Don’t get me wrong, Ringo was all horse; alternately keenly intuitive and stark raving mad. His worst nightmare was a pot-bellied pig who lived on the small farm where he was stabled. His nostrils would flare and he’d throw back his head, prancing around in pure panic at the mere sight of the hairy, rotund creature. No matter that he was about ten times the size of the pig. To Ringo, he was Godzilla Pig, devourer of the universe.
Annika and Ringo Star. Photo: Dani McArthur
So now that we have established that Ringo was not even a deeply wise horse, old and worldly after years of battle with his own fears, how then did he help me find stillness? Did he somehow know with his horsey intuition how badly I needed it? It had been just over six months since the beginning of the Arab Spring in Bahrain, six months of hope turning to horror, and I was still trying to find out what had happened to a student I was very close to. The heart-breaking complexity of our human world had me buzzing with concern, and so Ringo’s gift was even more precious for its simplicity.

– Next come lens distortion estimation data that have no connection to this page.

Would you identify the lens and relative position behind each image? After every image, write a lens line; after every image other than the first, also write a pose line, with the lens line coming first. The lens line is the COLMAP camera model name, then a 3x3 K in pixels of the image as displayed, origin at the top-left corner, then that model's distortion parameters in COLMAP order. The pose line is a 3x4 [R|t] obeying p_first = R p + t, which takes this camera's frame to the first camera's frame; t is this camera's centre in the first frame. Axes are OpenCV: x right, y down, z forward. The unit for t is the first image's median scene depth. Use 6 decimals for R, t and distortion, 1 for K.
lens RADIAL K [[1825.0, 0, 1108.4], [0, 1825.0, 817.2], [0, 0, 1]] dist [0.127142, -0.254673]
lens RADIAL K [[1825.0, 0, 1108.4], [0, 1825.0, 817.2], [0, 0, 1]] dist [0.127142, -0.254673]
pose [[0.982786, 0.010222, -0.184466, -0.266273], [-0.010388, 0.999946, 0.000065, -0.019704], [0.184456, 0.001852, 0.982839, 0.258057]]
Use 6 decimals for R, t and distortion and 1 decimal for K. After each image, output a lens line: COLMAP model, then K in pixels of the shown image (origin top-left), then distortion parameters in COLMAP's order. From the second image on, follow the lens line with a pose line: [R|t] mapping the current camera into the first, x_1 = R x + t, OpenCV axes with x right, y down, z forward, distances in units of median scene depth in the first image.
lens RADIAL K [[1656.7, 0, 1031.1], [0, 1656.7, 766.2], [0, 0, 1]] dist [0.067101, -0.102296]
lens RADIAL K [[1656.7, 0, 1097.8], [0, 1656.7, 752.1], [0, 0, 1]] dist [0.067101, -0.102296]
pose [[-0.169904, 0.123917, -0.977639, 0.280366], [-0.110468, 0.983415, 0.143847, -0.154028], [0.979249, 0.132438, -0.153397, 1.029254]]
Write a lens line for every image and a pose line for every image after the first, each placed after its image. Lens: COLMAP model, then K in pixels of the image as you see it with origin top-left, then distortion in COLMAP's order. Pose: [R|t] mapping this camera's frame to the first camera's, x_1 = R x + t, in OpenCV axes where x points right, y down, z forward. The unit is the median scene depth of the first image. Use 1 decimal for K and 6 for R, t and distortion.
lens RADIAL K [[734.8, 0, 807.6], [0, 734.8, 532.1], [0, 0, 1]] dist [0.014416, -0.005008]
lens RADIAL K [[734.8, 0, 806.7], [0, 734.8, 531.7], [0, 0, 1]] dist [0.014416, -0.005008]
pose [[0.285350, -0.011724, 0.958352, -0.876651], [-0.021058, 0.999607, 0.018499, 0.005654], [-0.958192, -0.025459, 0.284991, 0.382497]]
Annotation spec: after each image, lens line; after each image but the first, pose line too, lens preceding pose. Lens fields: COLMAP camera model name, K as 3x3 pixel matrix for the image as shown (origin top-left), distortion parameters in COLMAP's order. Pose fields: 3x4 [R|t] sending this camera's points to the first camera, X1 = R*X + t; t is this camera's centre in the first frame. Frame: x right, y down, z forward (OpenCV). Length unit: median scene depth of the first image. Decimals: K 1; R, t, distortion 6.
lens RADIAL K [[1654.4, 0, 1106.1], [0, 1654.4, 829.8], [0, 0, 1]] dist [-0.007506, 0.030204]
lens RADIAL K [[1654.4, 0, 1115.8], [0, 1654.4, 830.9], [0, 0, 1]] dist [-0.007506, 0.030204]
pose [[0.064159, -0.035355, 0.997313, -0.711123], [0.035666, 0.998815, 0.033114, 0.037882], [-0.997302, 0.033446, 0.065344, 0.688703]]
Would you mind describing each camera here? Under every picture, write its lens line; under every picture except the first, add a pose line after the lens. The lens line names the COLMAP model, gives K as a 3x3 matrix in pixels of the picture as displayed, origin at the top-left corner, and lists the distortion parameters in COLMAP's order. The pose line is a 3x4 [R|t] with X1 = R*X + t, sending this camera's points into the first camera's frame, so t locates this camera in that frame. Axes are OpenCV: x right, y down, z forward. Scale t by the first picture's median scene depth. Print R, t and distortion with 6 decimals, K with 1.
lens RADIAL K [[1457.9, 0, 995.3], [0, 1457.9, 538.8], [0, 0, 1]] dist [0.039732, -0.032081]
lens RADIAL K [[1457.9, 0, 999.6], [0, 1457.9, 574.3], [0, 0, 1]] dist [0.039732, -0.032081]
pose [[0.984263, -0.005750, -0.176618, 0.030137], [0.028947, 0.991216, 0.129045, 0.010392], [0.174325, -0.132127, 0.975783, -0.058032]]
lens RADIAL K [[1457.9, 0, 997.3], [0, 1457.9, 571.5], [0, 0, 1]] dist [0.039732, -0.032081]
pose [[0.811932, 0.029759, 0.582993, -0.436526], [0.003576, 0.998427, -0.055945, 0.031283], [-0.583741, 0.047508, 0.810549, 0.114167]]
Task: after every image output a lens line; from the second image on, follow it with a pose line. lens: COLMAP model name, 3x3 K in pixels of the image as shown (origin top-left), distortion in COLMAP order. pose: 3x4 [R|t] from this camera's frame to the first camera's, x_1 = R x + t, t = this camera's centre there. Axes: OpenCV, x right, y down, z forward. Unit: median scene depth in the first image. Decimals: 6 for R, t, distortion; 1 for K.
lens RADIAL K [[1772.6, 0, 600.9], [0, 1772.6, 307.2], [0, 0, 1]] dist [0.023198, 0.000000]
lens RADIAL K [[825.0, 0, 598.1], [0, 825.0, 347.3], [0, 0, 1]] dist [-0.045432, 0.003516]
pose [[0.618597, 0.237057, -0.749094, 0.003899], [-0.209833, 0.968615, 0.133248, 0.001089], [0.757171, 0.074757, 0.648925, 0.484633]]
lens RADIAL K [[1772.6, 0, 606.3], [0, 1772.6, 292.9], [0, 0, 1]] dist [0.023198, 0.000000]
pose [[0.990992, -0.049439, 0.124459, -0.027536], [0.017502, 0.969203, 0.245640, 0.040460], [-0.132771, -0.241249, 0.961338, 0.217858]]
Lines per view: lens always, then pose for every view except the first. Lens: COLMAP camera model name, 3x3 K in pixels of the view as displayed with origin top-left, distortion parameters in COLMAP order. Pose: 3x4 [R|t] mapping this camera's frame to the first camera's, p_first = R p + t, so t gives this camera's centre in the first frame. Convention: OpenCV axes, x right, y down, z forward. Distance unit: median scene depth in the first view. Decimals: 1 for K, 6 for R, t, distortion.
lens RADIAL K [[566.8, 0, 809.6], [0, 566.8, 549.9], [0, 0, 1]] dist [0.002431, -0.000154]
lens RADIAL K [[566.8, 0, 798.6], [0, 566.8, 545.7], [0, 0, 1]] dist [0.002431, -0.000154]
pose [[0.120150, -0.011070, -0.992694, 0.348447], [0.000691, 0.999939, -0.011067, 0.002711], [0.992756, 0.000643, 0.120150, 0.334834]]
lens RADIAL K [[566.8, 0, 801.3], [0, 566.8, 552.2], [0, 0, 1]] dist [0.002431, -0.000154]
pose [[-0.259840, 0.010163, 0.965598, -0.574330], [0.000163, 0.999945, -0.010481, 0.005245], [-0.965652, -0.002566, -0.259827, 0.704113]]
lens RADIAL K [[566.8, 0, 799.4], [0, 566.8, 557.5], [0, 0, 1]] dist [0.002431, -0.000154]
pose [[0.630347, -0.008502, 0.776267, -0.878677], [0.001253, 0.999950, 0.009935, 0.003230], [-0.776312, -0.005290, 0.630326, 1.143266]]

Most of the time, my relationship with my daughter’s horse was matter-of-fact. I would often be left holding Ringo by his halter while my daughter moved around completing the hundreds of small tasks that are part of riding and caring for a horse. Ringo would often spend this time poking his nose into my jacket pockets and everywhere else in search of a treat of some kind. Success would produce no great depth of gratitude, but rather a brief period of chewing and a renewed search. No treats would be cause for a few grumbles, and the occasional half-hearted nip as a reminder that a delicious opportunity had been lost.
Occasionally, Ringo would tire of searching and decide to move into one of his standing naps. That a large four-footed creature can fall asleep that way is still a surprise to me. On this day, I first noticed the subtle shift of weight, and then realized that he was leaning into me ever so slightly. I found myself doing the same, leaning into his strong neck, knowing that I could do so completely without any fear of shifting his centre of balance. At that point, I closed my eyes and had something that I very seldom have: a moment of perfect stillness.
Everything stopped except the extraordinary feeling of that long and muscled neck, warm beneath me. I completely lost myself in a gentle horse-scented embrace that put the whole world on pause. I don’t know how long we stayed that way, Ringo and I, but I will never forget that rare gift of stillness when the world didn’t have to make sense. It just was.